→ **Goal**: Copy every line of the records below word for word, leaving out the pictures.

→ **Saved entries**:
● ● ● ●

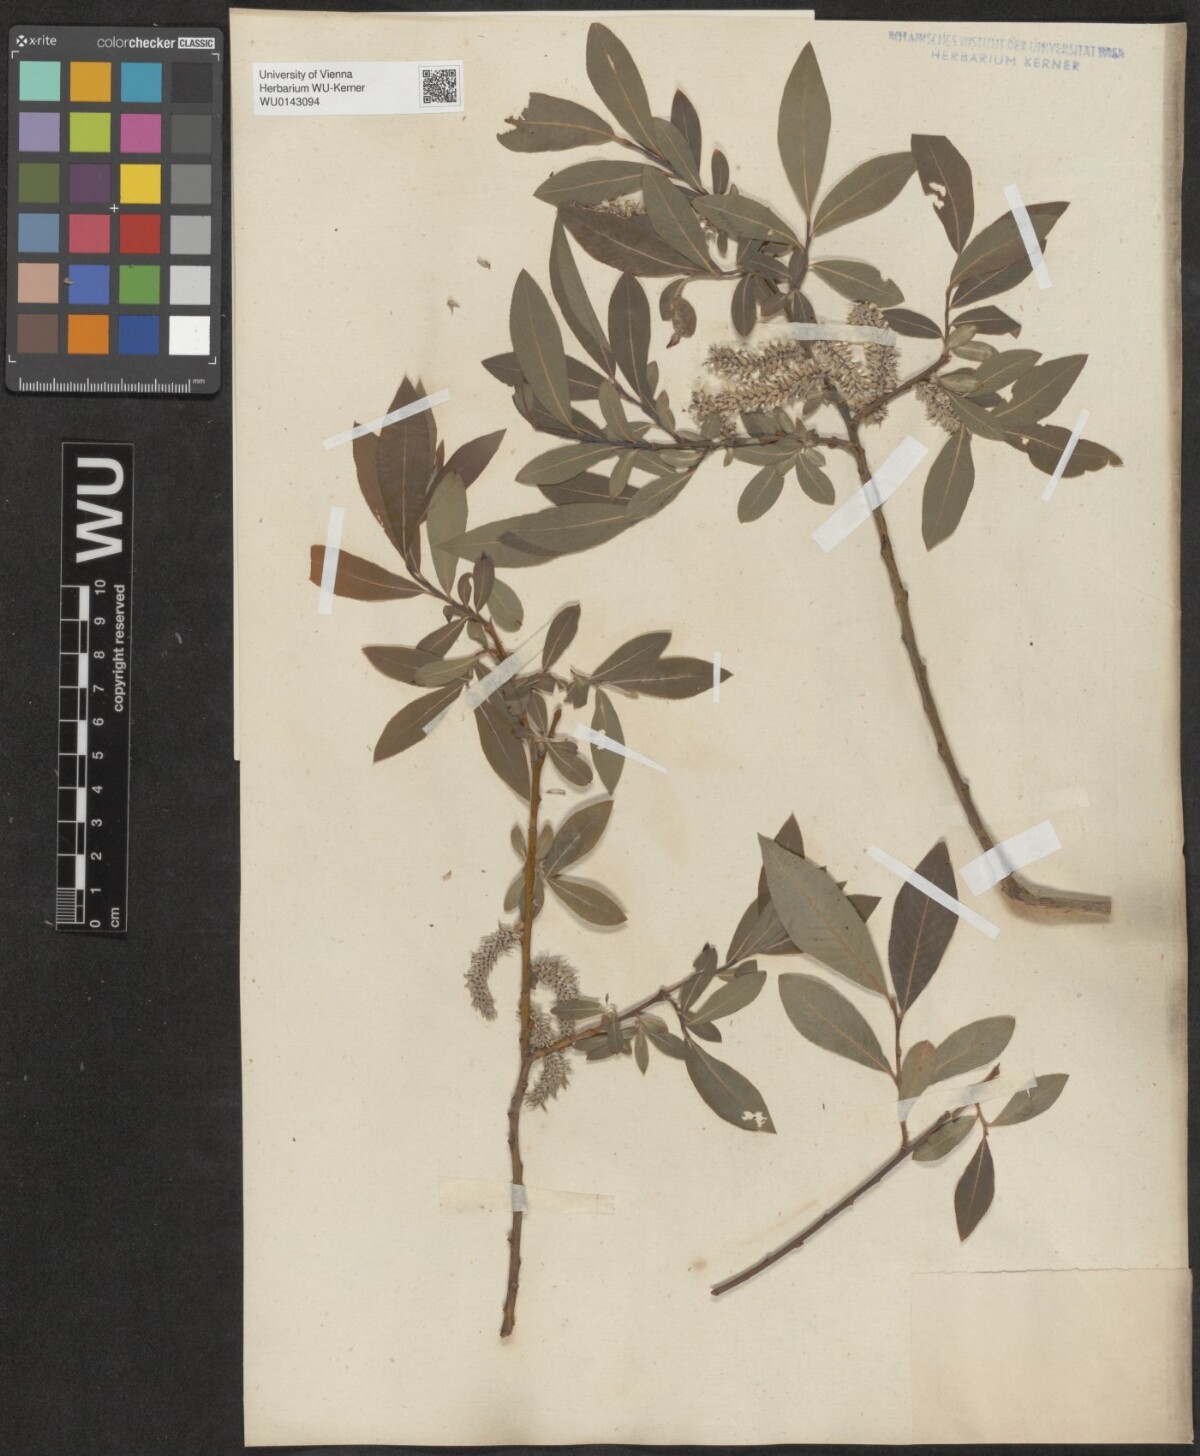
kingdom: Plantae
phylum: Tracheophyta
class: Magnoliopsida
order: Malpighiales
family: Salicaceae
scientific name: Salicaceae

● ● ● ●

→ **Exercise answer**:
kingdom: Plantae
phylum: Tracheophyta
class: Magnoliopsida
order: Malpighiales
family: Salicaceae
scientific name: Salicaceae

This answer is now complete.